Andy Burnham yesterday got himself clear of the magic number – the 323 Labour MPs who had to support him to make any leadership challenge mathematically impossible. Half a week had gone by in limbo, his endorsements standing at 322, everyone knowing he was the next prime minister, nobody able to call it anything more than “likely”. What were those last MPs waiting for? Maybe they were just in it for the atmospherics.
You can’t run a coronation like a slam dunk; it needs choreographed suspense, a sense of ceremony. In an ideal world, the last names would have arrived in the form of a wax-sealed letter, carried by a horse or a bird.
Now Keir Starmer can resign, parliament can go into recess and Burnham can take office next Monday, with the right amount of pomp. Had there been any kind of contest, even briefly, it would have recalled Liz Truss giving way to Rishi Sunak, or Theresa May succeeding David Cameron; whatever your view on the relative merits of those people, the associations would be mainly: “Oh hell, not this again.”
Instead, the change of prime minister is unfolding more like a royal wedding – you feel an ambient duty to spectate and even celebrate, but you’d be mad not to stay sceptical. Whether it’s governing this country or marrying into the royal family, the gig looks like a nightmare.
Unlike a royal wedding, this isn’t an event for which we have precedent. There’s no overall vibe of “behold, your saviour has arrived”. A lot of the signifiers will be made up on the hoof by the media, which could underreact or overreact; given the choice, they will probably go large. We’ll know more by Wednesday, after England’s World Cup semi-final, because the delusion of a nation unified by hope – “hope in every heart”, if you prefer – will be disastrously intensified should it arrive on the back of an outlandish sporting victory.

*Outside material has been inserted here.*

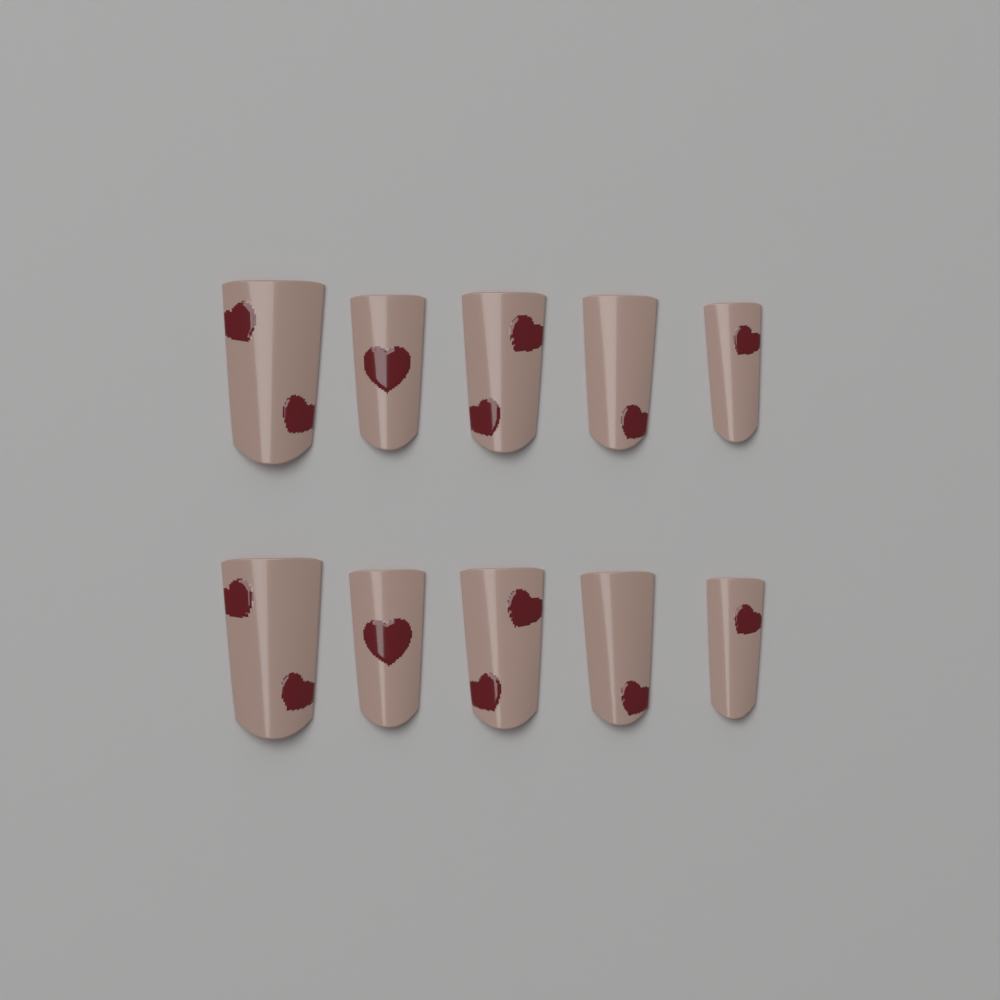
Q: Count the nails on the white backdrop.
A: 10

It would be better for Burnham if his ascendance stayed in the realm of the normal – a normally visionary politician, with a regular amount of supporters and critics. Future disappointments, which are inevitable, would feel more like life and less like a betrayal. But that’s not for him to decide. He just has to hold his nerve and hope that no one starts next Monday, the morning after the final, with a pint at 11am and the national anthem.